Carry on the newsletter text below, which ends in a homemade yogurt recipe, starting right after its last sentence.

■ **EXERCISE PASSAGE**:
● ● ● ● ● ● ●

That is a common issue for delivery drivers. App users sometimes don’t feel the need to tip on what might be a surprisingly expensive bagel run or fast food order. The measly wages that delivery drivers earn means everyone should offer a tip. USA Today put together a guide for how much to give. An etiquette expert suggested $4 to $5 or 20 percent on the total should be the minimum. To avoid a multi-billion dollar company taking a piece of that tip, please give in cash. Or if you have no cash, ask to tip the driver personally through digital wallets like Venmo or Cash App.
Fresh Links
👩🔬One of America’s top climate scientists is an evangelical Christian. She’s on a mission to persuade skeptics. | Washington Post
A large portion of scientists have religious beliefs despite what one might assume about the field. Meet one evangelical scientist who sees herself as a prophet in the fight against climate change:
Katharine Hayhoe’s faith motivates people. After her keynote at the Citizens’ Climate Lobby conference, attendees approached her, hugged her, showered her with praise, asked for selfies, sought advice on how to talk to nonbelievers in nonthreatening ways. At lunch, the people kept coming. That night, hours before her testimony in front of Congress, she was the marquee guest at a dinner organized by Climate Caretakers, a coalition of Christian environmentalists. There, a man named Shannon Caraway told Hayhoe that he was moved — by her videos and writings online — from denial to belief. He calls it “my conversion.”
😷Have you talked to your doctor about how climate change is affecting your health? | NPR
Unlike smoking or wearing a seat belt, an individual can’t stop climate change by making lifestyle changes. Doctors are starting to talk with patients about how to cope with the consequences of an increasingly warming world. From worsening asthma and allergies to heat waves, climate change threatens patients (especially the elderly) in alarming ways.
🍎 After two decades of research and development, a new apple(!) might change the agricultural industry forever | California Sunday Mag
The Red Delicious is obsolete. The Cosmic Crisp, a crossbreeding of two apple varieties, will be “the largest launch of a single produce item in American history.” How might it disrupt an entire industry?
RECIPE: Homemade Yogurt
This is Sunshine & Microbe’s first fermentation recipe. We get that collaborating with microbes in your kitchen can feel scary, and we want to be a resource and guide to help you through the process. If you’re feeling intimidated, just remember humans have been making yogurt since the Stone Age, and that was long before we had recipes and food thermometers. You don’t have to follow the recipe perfectly for the yogurt to turn out right. Feel free to reply to this email with any questions.

● ● ● ● ● ● ●

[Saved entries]
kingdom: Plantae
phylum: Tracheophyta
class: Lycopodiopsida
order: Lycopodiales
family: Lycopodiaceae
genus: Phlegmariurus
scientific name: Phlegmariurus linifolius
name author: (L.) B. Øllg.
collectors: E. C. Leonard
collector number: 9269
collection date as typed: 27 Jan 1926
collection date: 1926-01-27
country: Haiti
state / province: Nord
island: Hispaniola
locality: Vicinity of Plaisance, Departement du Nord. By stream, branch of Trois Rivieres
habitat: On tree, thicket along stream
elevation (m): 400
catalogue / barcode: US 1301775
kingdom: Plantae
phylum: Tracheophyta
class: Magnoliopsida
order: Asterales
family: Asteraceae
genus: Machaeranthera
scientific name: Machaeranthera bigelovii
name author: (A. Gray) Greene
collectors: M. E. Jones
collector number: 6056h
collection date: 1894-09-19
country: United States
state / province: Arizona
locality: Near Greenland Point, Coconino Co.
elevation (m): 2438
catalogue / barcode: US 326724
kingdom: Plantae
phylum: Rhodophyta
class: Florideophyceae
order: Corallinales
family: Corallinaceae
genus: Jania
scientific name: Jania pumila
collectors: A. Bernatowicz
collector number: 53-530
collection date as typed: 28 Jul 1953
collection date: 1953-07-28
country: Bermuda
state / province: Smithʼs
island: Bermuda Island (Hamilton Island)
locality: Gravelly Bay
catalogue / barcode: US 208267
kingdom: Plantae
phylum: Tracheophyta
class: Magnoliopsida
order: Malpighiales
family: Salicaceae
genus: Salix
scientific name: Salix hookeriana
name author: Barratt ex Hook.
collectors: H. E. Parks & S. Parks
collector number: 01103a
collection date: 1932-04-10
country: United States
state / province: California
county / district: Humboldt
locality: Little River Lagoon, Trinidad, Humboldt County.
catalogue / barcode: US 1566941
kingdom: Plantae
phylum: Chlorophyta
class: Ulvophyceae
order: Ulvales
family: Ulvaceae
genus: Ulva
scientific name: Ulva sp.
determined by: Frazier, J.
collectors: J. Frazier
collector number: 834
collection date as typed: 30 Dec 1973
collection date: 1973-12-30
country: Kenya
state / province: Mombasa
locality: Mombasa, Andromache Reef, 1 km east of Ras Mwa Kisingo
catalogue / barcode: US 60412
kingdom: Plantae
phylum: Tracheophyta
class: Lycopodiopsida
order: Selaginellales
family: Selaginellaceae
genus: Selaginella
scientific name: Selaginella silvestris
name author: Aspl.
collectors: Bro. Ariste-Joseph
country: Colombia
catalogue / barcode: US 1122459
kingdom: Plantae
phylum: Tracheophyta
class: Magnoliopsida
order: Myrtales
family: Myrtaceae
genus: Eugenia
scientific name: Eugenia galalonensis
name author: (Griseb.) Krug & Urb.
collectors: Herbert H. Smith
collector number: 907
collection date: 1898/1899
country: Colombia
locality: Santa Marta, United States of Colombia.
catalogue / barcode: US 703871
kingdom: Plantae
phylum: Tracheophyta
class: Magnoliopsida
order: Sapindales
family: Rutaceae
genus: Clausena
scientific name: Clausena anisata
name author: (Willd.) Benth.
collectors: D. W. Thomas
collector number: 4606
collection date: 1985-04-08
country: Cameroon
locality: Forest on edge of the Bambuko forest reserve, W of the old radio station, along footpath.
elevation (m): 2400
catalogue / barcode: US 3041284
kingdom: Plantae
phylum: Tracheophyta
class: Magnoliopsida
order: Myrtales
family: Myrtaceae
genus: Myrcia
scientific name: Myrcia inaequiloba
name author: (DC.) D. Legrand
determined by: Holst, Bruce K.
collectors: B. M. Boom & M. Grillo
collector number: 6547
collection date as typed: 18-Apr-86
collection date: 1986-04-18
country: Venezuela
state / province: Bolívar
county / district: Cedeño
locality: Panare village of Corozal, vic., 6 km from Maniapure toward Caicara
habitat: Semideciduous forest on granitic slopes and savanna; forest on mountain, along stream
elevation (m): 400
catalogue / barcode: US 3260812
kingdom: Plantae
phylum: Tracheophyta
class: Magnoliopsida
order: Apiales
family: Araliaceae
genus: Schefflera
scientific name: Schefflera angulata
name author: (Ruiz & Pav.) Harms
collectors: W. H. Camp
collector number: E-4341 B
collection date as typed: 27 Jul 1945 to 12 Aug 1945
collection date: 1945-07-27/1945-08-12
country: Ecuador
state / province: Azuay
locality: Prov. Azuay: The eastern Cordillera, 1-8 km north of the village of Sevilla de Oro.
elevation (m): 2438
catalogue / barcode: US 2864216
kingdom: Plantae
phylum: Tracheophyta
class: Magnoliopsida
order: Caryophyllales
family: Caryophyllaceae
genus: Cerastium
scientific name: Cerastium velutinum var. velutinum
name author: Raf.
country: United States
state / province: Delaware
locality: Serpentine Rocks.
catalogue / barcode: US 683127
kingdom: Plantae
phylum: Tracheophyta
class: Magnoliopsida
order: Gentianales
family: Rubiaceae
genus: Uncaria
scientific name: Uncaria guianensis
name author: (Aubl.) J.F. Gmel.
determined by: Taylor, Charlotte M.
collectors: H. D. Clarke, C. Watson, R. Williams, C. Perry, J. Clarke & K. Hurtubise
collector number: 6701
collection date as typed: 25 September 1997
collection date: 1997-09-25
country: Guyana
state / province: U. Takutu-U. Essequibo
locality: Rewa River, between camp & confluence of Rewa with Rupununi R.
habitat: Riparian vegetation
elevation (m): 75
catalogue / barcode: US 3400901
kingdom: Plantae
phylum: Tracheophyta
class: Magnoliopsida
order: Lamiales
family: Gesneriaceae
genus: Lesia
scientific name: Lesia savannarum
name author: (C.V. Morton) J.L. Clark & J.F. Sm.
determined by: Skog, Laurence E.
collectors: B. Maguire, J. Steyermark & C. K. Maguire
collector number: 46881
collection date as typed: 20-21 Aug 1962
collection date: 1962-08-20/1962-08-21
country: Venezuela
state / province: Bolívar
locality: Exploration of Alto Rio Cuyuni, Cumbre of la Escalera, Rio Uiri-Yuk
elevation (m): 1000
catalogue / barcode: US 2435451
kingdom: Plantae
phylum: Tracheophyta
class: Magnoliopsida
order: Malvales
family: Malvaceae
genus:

● ● ● ● ● ● ●

■ **ANSWER BELOW**:
You should be making yogurt: It’s easy, versatile, and great for your gut. Also, you’ll be communing with the ancestors by participating in one of the most ancient forms of food processing.
Yogurt is a fermented food – meaning a food that has been transformed through the hard work of beneficial bacteria. Here’s the basic science: Add a little bit of lactic acid bacteria to milk. The bacteria eat up the sugar (lactose) and convert it into more lactic acid. The bacteria reproduce and take over the milk this way. When the milk becomes acidic enough, the proteins (casein) coagulate into a jelly-like consistency, otherwise known as yogurt.
The role the gut microbiome plays in keeping us healthy is a fascinating area of research. However, don’t let the unregulated supplement industry take your money by selling probiotic pills that probably aren’t doing anything. Instead take your microbes the old fashioned way, in a spoonful of homemade yogurt.
Making yogurt is simple, but because I’m a geek I dove into all of the details about preparing one of humanity’s favorite kinds of nourishment for several millennia.
Ingredients:
½ gallon of nice milk (Remember the No. 2 kitchen commandment? Quality ingredients will produce a better final product. Probably skip the gallon at the gas station)
1 tablespoon of homemade or commercially made yogurt***
food thermometer (ideal but not mandatory)
incubator (more on that below)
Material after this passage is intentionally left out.